In other thoughts, what kind of friends do you want? Here is one guideline: one who will try to break you out of jail but wouldn’t try to convince you to rob a bank.

It’s important to disrespect the law until you get caught. Then remember to act nice. Americans love renegades but they gotta have class.

Also, a friend who is so manly the question arises, “Does he have two penises?”. This is a good friend to have.

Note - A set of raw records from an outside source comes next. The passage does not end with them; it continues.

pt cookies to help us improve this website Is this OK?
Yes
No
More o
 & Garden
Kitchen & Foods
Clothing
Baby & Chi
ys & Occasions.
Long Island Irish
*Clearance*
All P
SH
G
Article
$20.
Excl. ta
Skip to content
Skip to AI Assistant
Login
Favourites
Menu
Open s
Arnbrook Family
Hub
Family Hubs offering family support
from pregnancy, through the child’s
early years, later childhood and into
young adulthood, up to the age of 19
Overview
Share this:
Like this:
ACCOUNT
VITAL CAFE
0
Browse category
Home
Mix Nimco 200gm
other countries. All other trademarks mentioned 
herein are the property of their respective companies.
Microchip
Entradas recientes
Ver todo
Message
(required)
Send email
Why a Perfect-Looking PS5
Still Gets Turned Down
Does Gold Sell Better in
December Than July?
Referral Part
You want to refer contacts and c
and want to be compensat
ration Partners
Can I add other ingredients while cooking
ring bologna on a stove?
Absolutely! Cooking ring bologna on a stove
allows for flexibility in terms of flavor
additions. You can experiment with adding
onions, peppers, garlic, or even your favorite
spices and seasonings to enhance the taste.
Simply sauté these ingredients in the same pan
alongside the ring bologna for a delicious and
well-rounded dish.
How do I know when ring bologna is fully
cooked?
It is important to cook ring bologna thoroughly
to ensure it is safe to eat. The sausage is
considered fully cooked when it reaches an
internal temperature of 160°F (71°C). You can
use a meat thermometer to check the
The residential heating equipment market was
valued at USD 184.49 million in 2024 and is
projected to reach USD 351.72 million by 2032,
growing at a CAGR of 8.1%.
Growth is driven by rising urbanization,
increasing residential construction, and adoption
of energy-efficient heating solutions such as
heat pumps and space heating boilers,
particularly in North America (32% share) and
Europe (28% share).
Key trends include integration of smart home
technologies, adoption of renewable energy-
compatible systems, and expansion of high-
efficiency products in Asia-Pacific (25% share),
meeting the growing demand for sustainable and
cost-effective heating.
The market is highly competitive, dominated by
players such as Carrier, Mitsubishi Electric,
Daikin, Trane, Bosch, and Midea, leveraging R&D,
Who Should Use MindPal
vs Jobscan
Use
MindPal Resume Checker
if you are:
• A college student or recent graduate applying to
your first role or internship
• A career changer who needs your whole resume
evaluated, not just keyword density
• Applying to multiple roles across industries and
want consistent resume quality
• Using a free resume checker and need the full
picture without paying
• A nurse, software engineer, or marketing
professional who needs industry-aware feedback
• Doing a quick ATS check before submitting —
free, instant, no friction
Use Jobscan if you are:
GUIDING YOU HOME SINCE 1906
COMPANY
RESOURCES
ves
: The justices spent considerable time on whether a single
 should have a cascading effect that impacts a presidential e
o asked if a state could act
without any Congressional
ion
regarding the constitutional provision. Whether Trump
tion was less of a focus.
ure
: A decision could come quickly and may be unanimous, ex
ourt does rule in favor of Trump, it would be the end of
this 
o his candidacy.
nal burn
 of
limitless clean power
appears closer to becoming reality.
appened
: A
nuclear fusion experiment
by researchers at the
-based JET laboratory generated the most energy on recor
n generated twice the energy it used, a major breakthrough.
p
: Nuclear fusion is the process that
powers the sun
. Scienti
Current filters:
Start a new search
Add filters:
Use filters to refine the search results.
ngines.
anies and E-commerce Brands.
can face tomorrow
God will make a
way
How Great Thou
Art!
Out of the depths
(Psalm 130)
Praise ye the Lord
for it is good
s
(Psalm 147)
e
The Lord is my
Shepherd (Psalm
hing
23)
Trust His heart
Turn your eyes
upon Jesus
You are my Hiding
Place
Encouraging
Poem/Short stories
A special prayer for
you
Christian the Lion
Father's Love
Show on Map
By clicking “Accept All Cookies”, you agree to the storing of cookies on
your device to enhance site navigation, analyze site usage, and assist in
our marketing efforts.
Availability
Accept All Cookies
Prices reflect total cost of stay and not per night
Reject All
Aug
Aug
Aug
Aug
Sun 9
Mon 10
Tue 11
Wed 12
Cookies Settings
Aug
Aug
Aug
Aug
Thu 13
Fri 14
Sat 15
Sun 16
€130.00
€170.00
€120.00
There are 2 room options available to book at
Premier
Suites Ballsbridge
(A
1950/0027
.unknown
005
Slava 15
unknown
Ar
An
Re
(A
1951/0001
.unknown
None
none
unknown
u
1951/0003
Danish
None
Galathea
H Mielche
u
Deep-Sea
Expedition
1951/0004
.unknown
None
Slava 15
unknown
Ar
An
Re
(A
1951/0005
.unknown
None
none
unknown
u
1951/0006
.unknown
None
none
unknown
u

And if she’s a woman, you wonder if she’s so together she doesn’t even need one. Especially yours. This friend will be invaluable.

March 20, 2012

Found these photos on the ground at the dump and scooped them up for Chiraag. He came by the shop to get them and explained who this man is. Rajneesh, a guru from India in the 60′s who eventually created an ashram in Oregon in the 80′s. There were many problems with neighbors. For one thing, he advocated free love He owned over 90 Rolls Royces and imported homeless people to influence a local election. Things got weird.

While Chiraag explained all this to us, a woman came in the shop with her sister and they were from Santa Cruz and remembered when the group decided to stop wearing the orange robes similar to Hindu priests and went to purple.

“The thrift stores were full of orange clothing!”

That’s the great thing about having a store and inviting the public in. All these old things mean something more than we can tell just by looking at them or holding them. It’s the conversations they start that really make it interesting.